The series used a tabloid-style format with a conservative approach. The program was produced in New York City, with co-production from ITV Studios America. Cunningham did his radio show from New York City on Tuesdays, Wednesdays, and Thursdays because he taped his TV show on those days.

On May 27, 2016, Cunningham announced that he mutually agreed to cancel his own talk show, which ended on September 9, 2016.

==Personal life==
Born in Covington, Kentucky, Cunningham grew up in Deer Park, Ohio, and graduated from Deer Park High School in 1966. Cunningham was one of four children and has described his father as an abusive alcoholic who left the family when Cunningham was 11 and his other siblings were 13, nine and four (he has an older brother and a younger brother and sister). Before his mother's death in 2010, he frequently called her on the air during his radio show; he referred to her as "Ma."

At Deer Park High, Cunningham played on the basketball team and was the top scorer among all Cincinnati area high school basketball players his senior year. The Cincinnati Enquirer named him one of the top 100 Cincinnati-area high school basketball players in history.

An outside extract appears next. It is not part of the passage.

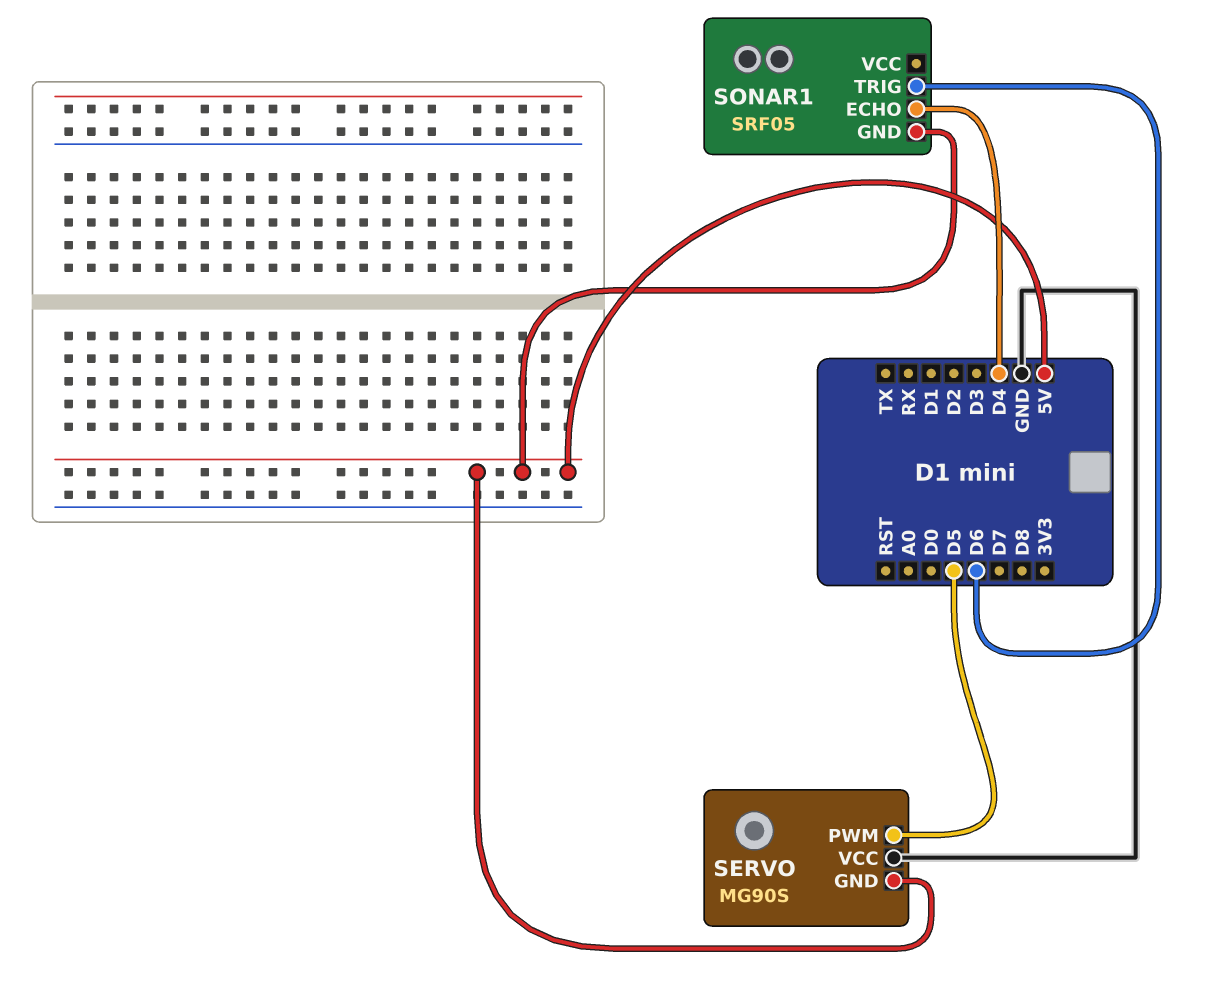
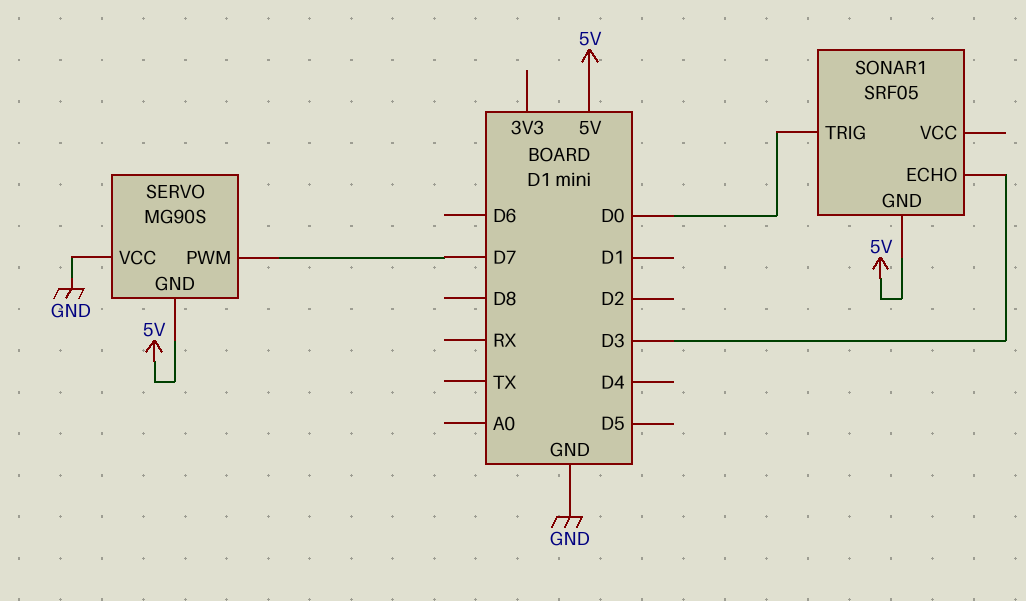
SERVO pin PWM: D5 -> D7
SONAR1 pin ECHO: D4 -> D3
SONAR1 pin TRIG: D6 -> D0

Cunningham later earned degrees from Xavier University, where he played for four years on the baseball team, serving as captain, and the University of Toledo College of Law. He is married to his high school sweetheart, Judge Penelope R. Cunningham of the Ohio District Courts of Appeals. They have one son and two grandchildren.

On March 12, 2019, Cunningham announced on the radio he would need to have an aortic valve replacement in the coming weeks.